I've talked to so many interesting people lately and the word "legacy" keeps popping up. What was your father's legacy? What was your mother's legacy? What is your legacy? A word that always felt so weighted with gravitas and legal documents and morose salutations now seems filled with a lightness of being. We all are descendants of people who wove marvelous threads.
I'll stay with the metaphor. My mother kept a sewing machine in our family room, the machine her mother, my German Nana, bequeathed her upon her wedding engagement. My mother used the well-oiled, "White" brand sewing machine not to conjure couture but to patch holes. I, on the other hand, caught a whiff of the grandeur of sewing back in the 1970s and ate at the counter of Butterick and Vogue at my local House of Fabrics store (accessible after a five-mile bike ride, zooming past L.A. freeways.) To this day do I appreciate the scents of the sensuous I caught from the covers of those patterns, those sophisticated women who no doubt gathered at The Algonquin Hotel, a place I'd one day saunter after moving to New York City and working at The New Yorker.
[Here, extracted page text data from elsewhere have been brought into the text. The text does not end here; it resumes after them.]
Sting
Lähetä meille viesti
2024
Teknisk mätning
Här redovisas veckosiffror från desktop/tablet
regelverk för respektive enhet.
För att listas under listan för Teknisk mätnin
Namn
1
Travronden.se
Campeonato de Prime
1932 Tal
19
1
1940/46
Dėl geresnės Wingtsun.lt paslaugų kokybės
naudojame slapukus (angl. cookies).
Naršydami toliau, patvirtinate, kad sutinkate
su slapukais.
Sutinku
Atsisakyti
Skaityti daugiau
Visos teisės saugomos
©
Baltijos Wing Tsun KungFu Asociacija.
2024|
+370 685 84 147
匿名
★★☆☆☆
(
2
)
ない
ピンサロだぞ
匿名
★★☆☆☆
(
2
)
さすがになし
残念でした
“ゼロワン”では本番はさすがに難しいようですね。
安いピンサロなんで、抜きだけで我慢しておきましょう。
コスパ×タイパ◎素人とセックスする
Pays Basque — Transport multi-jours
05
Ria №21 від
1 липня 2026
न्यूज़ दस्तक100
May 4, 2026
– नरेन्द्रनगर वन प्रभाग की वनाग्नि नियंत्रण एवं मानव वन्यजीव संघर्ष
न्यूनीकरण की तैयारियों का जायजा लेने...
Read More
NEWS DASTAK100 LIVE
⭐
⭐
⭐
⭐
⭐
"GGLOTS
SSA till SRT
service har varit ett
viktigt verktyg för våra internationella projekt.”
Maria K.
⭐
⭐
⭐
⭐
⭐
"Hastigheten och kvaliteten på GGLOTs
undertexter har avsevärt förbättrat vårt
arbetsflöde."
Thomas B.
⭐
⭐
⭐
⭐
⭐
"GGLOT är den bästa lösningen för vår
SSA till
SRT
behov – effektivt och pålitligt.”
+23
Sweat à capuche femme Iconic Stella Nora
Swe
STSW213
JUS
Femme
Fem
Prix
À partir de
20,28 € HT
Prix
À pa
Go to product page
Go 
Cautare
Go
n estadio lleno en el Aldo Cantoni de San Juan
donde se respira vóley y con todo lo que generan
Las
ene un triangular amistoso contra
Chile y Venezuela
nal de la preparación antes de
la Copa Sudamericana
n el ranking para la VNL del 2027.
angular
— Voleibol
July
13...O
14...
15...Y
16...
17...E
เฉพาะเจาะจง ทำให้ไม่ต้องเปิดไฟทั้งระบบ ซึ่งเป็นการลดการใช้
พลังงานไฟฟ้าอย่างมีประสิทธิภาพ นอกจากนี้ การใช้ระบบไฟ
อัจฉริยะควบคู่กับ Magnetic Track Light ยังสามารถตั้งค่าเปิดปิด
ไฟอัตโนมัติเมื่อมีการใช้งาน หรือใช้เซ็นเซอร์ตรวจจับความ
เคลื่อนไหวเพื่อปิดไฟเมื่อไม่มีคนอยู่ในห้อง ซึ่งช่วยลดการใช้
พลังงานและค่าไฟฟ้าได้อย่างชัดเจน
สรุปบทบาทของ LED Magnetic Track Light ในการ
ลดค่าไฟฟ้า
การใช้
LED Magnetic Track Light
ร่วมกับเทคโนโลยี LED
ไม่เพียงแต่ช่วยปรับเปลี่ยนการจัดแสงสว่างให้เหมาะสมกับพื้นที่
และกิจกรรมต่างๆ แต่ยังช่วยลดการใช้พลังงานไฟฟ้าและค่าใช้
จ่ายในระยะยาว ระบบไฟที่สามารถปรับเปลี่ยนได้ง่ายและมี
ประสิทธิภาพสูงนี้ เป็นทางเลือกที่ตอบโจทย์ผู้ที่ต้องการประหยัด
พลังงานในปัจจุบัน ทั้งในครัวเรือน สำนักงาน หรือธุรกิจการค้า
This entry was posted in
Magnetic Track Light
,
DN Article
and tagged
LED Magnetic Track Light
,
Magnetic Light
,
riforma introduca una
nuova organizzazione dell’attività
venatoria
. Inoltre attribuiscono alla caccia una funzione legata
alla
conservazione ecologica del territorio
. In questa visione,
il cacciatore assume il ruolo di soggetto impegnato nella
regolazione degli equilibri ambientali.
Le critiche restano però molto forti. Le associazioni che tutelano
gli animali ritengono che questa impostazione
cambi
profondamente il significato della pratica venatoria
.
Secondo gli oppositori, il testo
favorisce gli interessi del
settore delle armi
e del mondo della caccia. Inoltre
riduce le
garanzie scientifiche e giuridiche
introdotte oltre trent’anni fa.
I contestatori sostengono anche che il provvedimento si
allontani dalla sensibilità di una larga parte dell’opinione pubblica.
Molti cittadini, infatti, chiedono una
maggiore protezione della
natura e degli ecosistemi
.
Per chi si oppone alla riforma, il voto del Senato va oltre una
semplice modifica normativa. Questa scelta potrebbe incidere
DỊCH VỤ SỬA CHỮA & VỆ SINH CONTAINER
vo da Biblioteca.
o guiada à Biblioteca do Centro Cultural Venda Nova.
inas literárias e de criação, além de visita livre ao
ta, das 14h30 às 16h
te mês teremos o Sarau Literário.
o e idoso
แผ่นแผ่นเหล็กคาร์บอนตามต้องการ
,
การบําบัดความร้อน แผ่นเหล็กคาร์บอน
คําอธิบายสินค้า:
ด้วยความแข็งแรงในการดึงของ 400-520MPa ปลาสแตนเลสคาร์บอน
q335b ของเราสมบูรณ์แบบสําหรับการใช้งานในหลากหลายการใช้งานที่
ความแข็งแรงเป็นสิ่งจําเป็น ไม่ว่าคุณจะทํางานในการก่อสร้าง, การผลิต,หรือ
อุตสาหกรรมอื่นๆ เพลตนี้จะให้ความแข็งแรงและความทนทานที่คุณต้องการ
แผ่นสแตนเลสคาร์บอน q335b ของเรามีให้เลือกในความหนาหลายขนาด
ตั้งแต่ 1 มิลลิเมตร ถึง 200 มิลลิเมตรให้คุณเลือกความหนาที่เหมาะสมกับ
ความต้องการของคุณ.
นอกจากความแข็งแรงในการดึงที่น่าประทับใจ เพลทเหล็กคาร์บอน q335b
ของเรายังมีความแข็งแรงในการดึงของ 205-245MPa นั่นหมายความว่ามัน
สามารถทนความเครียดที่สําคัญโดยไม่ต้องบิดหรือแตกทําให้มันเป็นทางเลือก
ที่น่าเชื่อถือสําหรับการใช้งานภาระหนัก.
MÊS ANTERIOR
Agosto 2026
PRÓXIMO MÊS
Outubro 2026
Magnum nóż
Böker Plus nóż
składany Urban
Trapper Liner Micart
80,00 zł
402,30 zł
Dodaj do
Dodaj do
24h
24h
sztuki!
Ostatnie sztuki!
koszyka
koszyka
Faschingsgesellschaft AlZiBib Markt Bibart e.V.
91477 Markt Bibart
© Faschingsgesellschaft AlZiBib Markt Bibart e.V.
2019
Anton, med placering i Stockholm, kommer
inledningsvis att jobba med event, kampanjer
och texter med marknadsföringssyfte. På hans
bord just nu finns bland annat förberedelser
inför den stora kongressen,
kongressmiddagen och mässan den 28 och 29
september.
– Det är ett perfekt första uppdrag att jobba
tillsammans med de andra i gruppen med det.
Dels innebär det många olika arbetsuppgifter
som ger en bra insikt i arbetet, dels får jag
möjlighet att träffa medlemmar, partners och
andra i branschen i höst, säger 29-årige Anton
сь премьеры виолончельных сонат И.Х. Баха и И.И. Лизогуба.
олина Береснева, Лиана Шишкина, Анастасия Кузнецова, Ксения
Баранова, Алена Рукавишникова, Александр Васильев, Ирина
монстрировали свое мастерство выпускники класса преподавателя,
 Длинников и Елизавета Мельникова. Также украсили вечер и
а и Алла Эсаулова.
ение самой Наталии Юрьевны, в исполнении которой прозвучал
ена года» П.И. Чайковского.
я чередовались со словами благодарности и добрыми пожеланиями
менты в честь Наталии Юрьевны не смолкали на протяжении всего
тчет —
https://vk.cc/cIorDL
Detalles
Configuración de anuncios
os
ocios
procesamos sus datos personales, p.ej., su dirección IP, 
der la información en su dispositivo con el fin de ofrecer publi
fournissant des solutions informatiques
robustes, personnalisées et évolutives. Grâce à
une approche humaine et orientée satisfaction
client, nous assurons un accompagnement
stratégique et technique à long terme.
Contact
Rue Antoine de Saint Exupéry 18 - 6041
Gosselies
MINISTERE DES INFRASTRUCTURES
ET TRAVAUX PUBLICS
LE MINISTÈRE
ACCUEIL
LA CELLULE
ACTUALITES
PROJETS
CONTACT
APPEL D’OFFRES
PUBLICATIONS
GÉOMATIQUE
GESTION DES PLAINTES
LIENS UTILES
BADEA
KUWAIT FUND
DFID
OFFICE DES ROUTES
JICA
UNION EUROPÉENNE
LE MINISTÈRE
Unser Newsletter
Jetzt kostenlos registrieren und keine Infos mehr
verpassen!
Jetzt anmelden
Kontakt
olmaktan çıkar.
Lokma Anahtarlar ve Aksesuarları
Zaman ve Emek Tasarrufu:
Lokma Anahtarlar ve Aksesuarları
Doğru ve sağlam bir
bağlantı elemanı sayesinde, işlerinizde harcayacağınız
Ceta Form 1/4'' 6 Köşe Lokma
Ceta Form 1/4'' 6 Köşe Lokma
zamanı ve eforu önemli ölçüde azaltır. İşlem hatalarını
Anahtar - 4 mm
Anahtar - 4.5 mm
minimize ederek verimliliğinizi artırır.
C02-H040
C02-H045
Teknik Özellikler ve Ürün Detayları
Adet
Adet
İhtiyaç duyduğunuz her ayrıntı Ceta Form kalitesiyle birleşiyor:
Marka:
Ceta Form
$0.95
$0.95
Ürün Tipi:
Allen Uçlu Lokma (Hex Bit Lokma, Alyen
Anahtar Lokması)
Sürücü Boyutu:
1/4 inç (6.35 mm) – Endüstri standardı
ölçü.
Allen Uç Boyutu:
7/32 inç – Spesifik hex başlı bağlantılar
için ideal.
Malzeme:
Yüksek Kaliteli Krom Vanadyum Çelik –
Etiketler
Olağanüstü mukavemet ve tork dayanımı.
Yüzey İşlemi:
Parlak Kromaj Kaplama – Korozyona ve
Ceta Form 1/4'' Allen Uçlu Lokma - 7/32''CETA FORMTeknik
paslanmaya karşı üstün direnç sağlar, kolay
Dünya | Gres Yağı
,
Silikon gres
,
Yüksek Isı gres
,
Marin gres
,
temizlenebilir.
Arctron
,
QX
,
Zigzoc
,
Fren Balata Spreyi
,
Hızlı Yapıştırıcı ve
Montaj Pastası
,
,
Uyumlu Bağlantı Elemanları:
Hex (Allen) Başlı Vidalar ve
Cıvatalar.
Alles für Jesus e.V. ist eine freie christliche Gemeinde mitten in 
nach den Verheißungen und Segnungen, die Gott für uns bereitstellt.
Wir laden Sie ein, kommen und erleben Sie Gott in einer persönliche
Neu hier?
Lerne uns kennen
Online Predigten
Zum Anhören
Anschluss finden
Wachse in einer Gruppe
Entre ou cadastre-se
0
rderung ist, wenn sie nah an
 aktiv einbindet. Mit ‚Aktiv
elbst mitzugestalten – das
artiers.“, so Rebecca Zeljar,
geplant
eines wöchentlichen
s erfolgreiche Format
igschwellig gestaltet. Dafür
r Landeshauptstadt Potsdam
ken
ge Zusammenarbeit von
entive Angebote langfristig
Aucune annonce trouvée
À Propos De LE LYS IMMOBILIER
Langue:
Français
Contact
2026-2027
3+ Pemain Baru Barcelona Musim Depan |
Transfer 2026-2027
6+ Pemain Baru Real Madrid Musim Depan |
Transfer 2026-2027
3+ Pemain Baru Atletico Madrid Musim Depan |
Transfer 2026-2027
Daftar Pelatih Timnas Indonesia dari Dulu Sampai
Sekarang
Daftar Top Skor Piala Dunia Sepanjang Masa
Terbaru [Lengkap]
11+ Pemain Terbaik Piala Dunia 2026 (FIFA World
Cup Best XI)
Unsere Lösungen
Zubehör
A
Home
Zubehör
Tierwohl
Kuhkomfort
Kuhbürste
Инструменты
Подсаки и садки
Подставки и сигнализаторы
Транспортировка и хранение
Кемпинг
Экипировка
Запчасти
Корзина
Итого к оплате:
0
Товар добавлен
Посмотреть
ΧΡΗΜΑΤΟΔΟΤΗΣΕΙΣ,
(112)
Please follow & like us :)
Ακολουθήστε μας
Counting the advertising revenues--that was my day job. But at night, it was art meets architecture. The angularity of the city intersecting with eternal circles of my own family history in Manhattan.
Here is another piece of recent artwork celebrating the weaves of our legacies. Okay, right brain (creative) meets left brain (analytical.) Being informed, form-fitting, measuring grains, loosening diaphanous edges. What the heck--wishing upon an evening star in high heels. The poetry lingers on.